Reproduce the text of every item below line for line, leaving out the images.

Saved entries:

▼

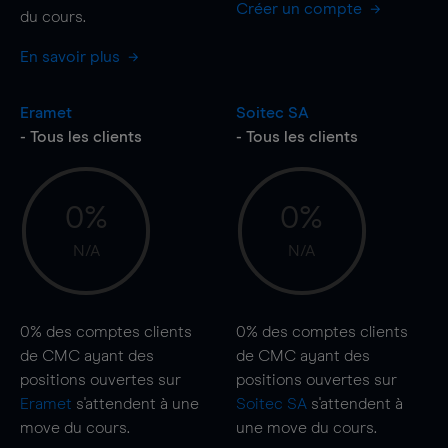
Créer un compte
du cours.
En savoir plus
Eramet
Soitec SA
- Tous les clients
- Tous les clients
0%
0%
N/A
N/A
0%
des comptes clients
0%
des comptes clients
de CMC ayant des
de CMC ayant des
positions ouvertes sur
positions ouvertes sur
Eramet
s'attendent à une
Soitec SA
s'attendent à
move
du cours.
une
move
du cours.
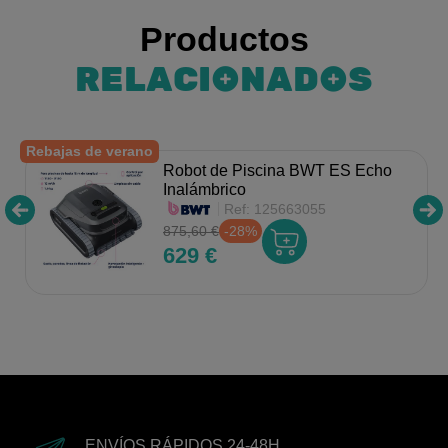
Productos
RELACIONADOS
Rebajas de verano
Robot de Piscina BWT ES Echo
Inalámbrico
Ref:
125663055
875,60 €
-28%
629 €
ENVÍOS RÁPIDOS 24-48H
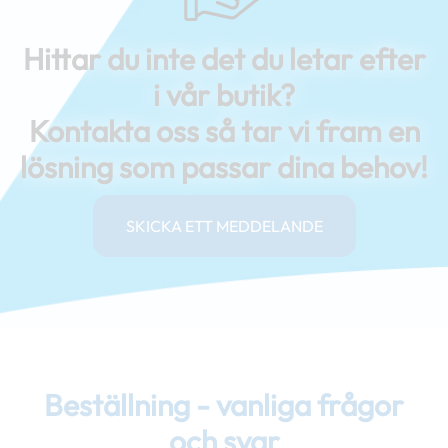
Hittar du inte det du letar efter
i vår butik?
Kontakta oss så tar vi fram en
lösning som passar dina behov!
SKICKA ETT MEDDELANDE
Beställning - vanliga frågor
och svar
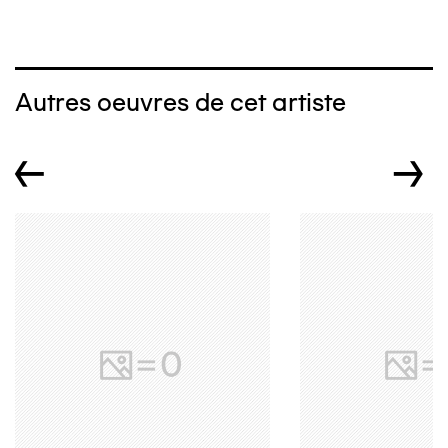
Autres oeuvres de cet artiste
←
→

▲

# Written reply
Créer un compte
du cours.
En savoir plus
Eramet
Soitec SA
- Tous les clients
- Tous les clients
0%
0%
N/A
N/A
0%
des comptes clients
0%
des comptes clients
de CMC ayant des
de CMC ayant des
positions ouvertes sur
positions ouvertes sur
Eramet
s'attendent à une
Soitec SA
s'attendent à
move
du cours.
une
move
du cours.
Productos
RELACIONADOS
Rebajas de verano
Robot de Piscina BWT ES Echo
Inalámbrico
Ref:
125663055
875,60 €
-28%
629 €
ENVÍOS RÁPIDOS 24-48H
Hittar du inte det du letar efter
i vår butik?
Kontakta oss så tar vi fram en
lösning som passar dina behov!
SKICKA ETT MEDDELANDE
Beställning - vanliga frågor
och svar
Autres oeuvres de cet artiste
←
→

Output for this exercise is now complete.